Ks. bp A. P. Szelążek i jego wizja życia ze szczególnym uwzględnieniem charyzmatu Zgromadzenia Sióstr św. Teresy od Dzieciątka Jezus

Wizja moralnego odrodzenia świata w pismach księdza biskupa Adolfa Piotra Szelążka
18 października 2021
Ksiądz biskup Adolf Piotr Szelążek – Kapłan świadek miłości
18 października 2021
Informacja o dokumencie:

Archiwum Generalne Zgromadzenia Sióstr św. Teresy od Dzieciątka Jezus
ul. Ejsmonda 17, 05-807 Podkowa Leśna.

s. Beniamina Elżbieta Karwowska CST,Ks. bp A. P. Szelążek i jego wizja życia ze szczególnym uwzględnieniem charyzmatu Zgromadzenia Sióstr św. Teresy od Dzieciątka Jezus, Podkowa Leśna, 27 lipca 1995, oryg. AGCSTsygn. AZG Ba 10, mps, k. 1-14.

Treść dokumentu:

Ks. bp A. P. Szelążek i jego wizja życia ze szczególnym uwzględnieniem

charyzmatu Zgromadzenia Sióstr św. Teresy od Dzieciątka Jezus

Najczęściej charyzmat jest określany jako „dar nadprzyrodzony, którego Chrystus uwielbiony udziela wiernym przez Ducha Świętego w celu wypełnienia określonej służby we wspólnocie Ludu Bożego”. Jest on nierozdzielnie związany z powołaniem do świętości, do zbawienia. Poznanie charyzmatu własnego Zgromadzenia jest sprawą bardzo ważną. Przyszłość życia zakonnego, jego rozwój zależy od nas, od uświadomienia sobie specyfiki terezjańskiego powołania, wartości życia nadprzyrodzonego, jego radykalizmu i dynamizmu.

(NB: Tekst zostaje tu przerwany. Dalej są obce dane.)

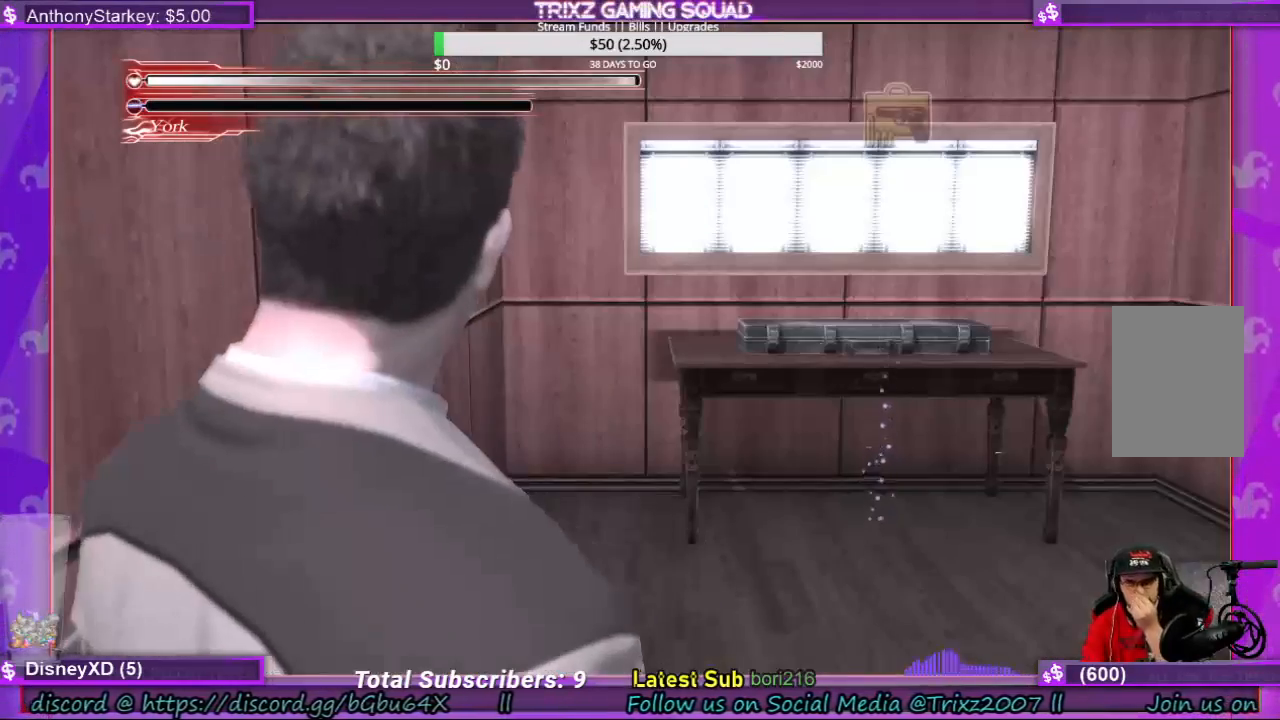
{"keys": [], "mouse": [], "events": []}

Ponadto określenie charyzmatu i jego świadomość jest podstawą poczucia własnej tożsamości. Prawda ta została przypomniana w czasie Soboru Watykańskiego II, gdy Ojcowie soborowi zwrócili uwagę na obowiązek wierności wobec ducha Założycieli, ich wskazań i przykładu świętości. To właśnie Założyciele obdarzeni są autentycznym przeżywaniem wartości ewangelicznych, szczególną przenikliwością i dowagą dostrzegania potrzeb Kościoła i społeczeństwa. Opatrzność Boża powołuje ich w stosownym czasie do spełnienia szczególnych zadań w Kościele, obdarzając ich specjalnym charyzmatem. Do takich ludzi należał ks. bp A. P. Szelążek.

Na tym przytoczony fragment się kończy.